Regardless, you're going to want to keep an ear tuned to the radio or an eye on your TV/phone, so you know if and when it's time to activate Tornado Protocol. For those of you who can't burrow all the way underground, the Office of Emergency Management advises you to get to the lowest possible point in your building, even if that's a hallway, and/or, to hole up in a small interior room, ideally one without windows. Sturdy pieces of furniture can also provide cover in a pinch. Bottom line, the OEM commands: "Put as many walls between you and the outside as possible."

Shelter. In. Place.
Once you have settled upon your hiding spot, the best thing to do, space permitting, is to hunker in the middle of the room: Putting space between yourself and corners minimizes your risk of getting walloped by debris. If I were you, I would get on elbows and knees with my head down, covering my neck with my linked hands, because that's what I've always been made to do as a human living with seasonal tornadoes. But while you shelter in place, you want to remove as many debris risks from your immediate vicinity as possible: Do not lurk in a doorway (that's earthquakes), and for the love of all that is weather, STAY AWAY FROM THE WINDOWS.

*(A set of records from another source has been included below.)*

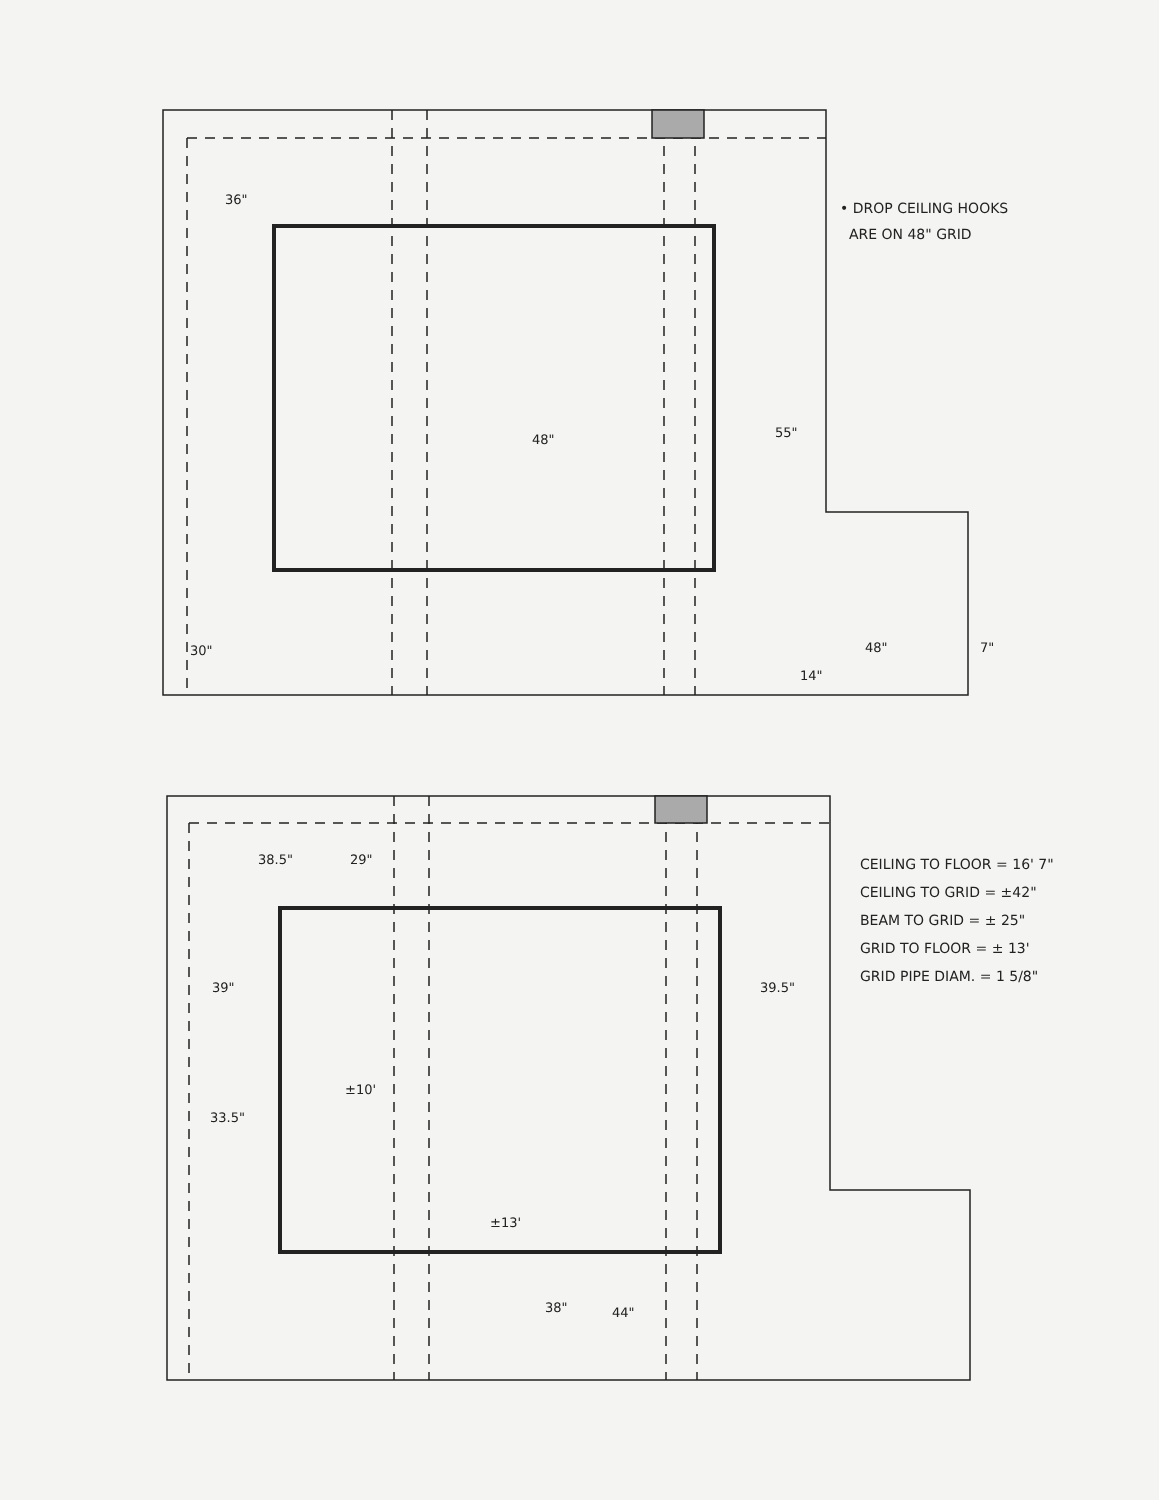36"
48" 55"
30" 48" 7"
14"
38.5" 29"
39" 39.5"
±10'
33.5"
±13'
38" 44"
• DROP CEILING HOOKS
ARE ON 48" GRID
CEILING TO FLOOR = 16' 7"
CEILING TO GRID = ±42"
BEAM TO GRID = ± 25"
GRID TO FLOOR = ± 13'
GRID PIPE DIAM. = 1 5/8"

Yes, I acknowledge that all of this amounts to a tall order in a city fond of glass high-rises and unaccustomed to this particular brand of nature's wrath. Just remember: Central hallways, avoid glass, get as low as you can go. I myself will be stripping my bathroom of all moveable items—goodbye, shower curtain and shelves of toiletries—and cowering in my bathtub, yowling cat corralled under my hunched body, thankful for once that the minuscule space shares not a single wall with the outside world.